**Text excerpt**:
==========

The 2012 Hungarian Grand Prix (formally the Formula 1 Eni Magyar Nagydíj 2012) was a Formula One motor race that took place at the Hungaroring circuit near Mogyoród, Hungary on 29 July 2012. It was the eleventh round of the 2012 season, and the 27th running of the Hungarian Grand Prix as a round of the World Championship.

Lewis Hamilton started the sixty nine lap race from pole position—his first since the 2012 Malaysian Grand Prix—alongside Romain Grosjean, in his career-best starting position. Hamilton went on to win the race with Kimi Räikkönen second and Grosjean finishing third.

Report

Background
Regulation changes
Red Bull Racing were referred to race stewards at the German Grand Prix after FIA Technical Delegate Jo Bauer noted that their engine maps had the potential to violate the technical regulations. Red Bull stood accused of manipulating the relationship between the torque produced by the Red Bull RB8 and the degree to which the throttle was open—particularly in medium-speed corners—thereby allowing more air to pass through the exhaust and over the diffuser, generating more downforce. Red Bull were cleared of wrongdoing, as, in the stewards' words, they had not technically broken any rules, but the FIA announced plans to rewrite the regulations governing throttle mapping so as to outlaw the practice entirely ahead of the Hungarian Grand Prix.

Tyre supplier Pirelli brought its white-banded medium compound tyre as the harder "prime" tyre and the yellow-banded soft compound tyre as the softer "option" tyre. It was the first time at the track in the single tyre supplier era (2008–present(Bridgestone then Pirelli)) where the 'supersoft' tyre had not been used.

Driver changes
Dani Clos took Narain Karthikeyan's place once again for the first free practice session on Friday morning. Jules Bianchi drove in the place of Nico Hülkenberg at Force India, while Valtteri Bottas drove for Williams, replacing Bruno Senna.

==========

[Stored entries]
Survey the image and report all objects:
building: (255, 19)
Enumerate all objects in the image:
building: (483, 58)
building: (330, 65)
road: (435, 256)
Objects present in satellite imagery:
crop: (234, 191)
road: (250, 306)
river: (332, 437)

==========

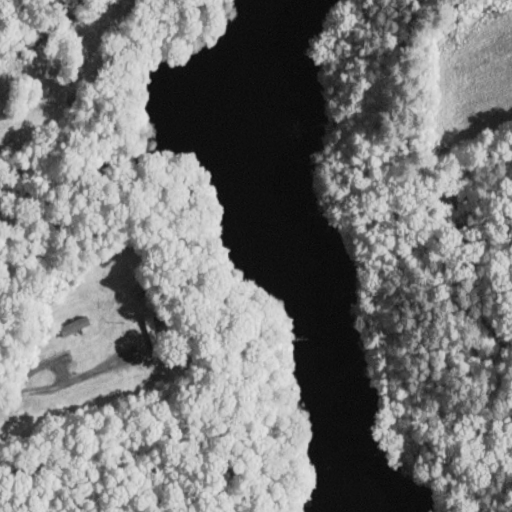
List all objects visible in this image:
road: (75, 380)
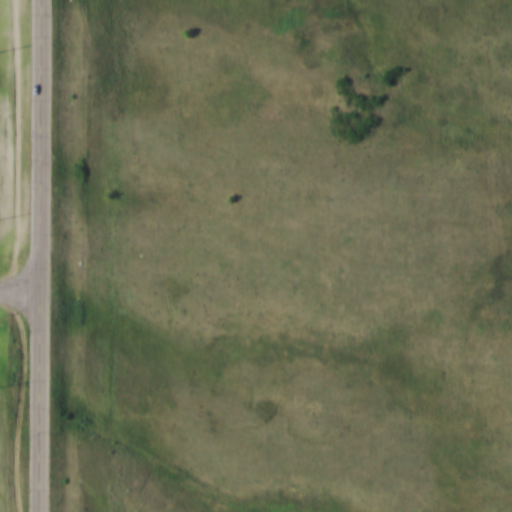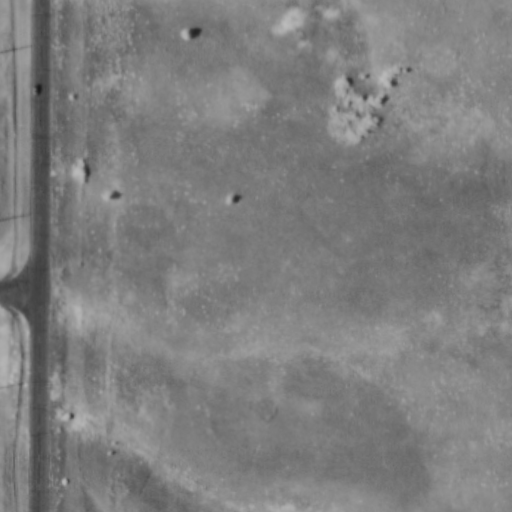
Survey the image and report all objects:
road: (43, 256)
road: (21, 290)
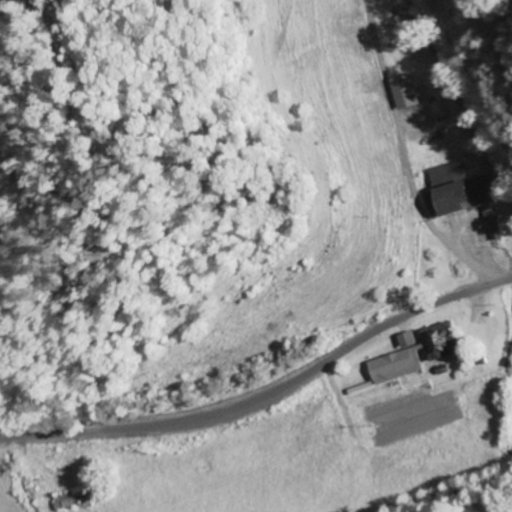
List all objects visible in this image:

==========

**Challenges**:
• 1. Check each statement against the 2012 Hungarian Grand Prix text. For each one, answer yes or no and quote the words of the text that decide it. (a) Hamilton's pole position in Hungary was his first since the 2012 Malaysian Grand Prix. (b) Pirelli's supersoft tyre was used at this race. (c) The stewards found that Red Bull had broken the rules.
• 2. Print the passage of the 2012 Hungarian Grand Prix text between "Tyre supplier Pirelli" and "not been used.", inclusive, word for word.

**Solved problems**:
• 1.
(a) Yes: "Lewis Hamilton started the sixty nine lap race from pole position—his first since the 2012 Malaysian Grand Prix"
(b) No: "It was the first time at the track in the single tyre supplier era (2008–present(Bridgestone then Pirelli)) where the 'supersoft' tyre had not been used."
(c) No: "Red Bull were cleared of wrongdoing, as, in the stewards' words, they had not technically broken any rules"

• 2.
Tyre supplier Pirelli brought its white-banded medium compound tyre as the harder "prime" tyre and the yellow-banded soft compound tyre as the softer "option" tyre. It was the first time at the track in the single tyre supplier era (2008–present(Bridgestone then Pirelli)) where the 'supersoft' tyre had not been used.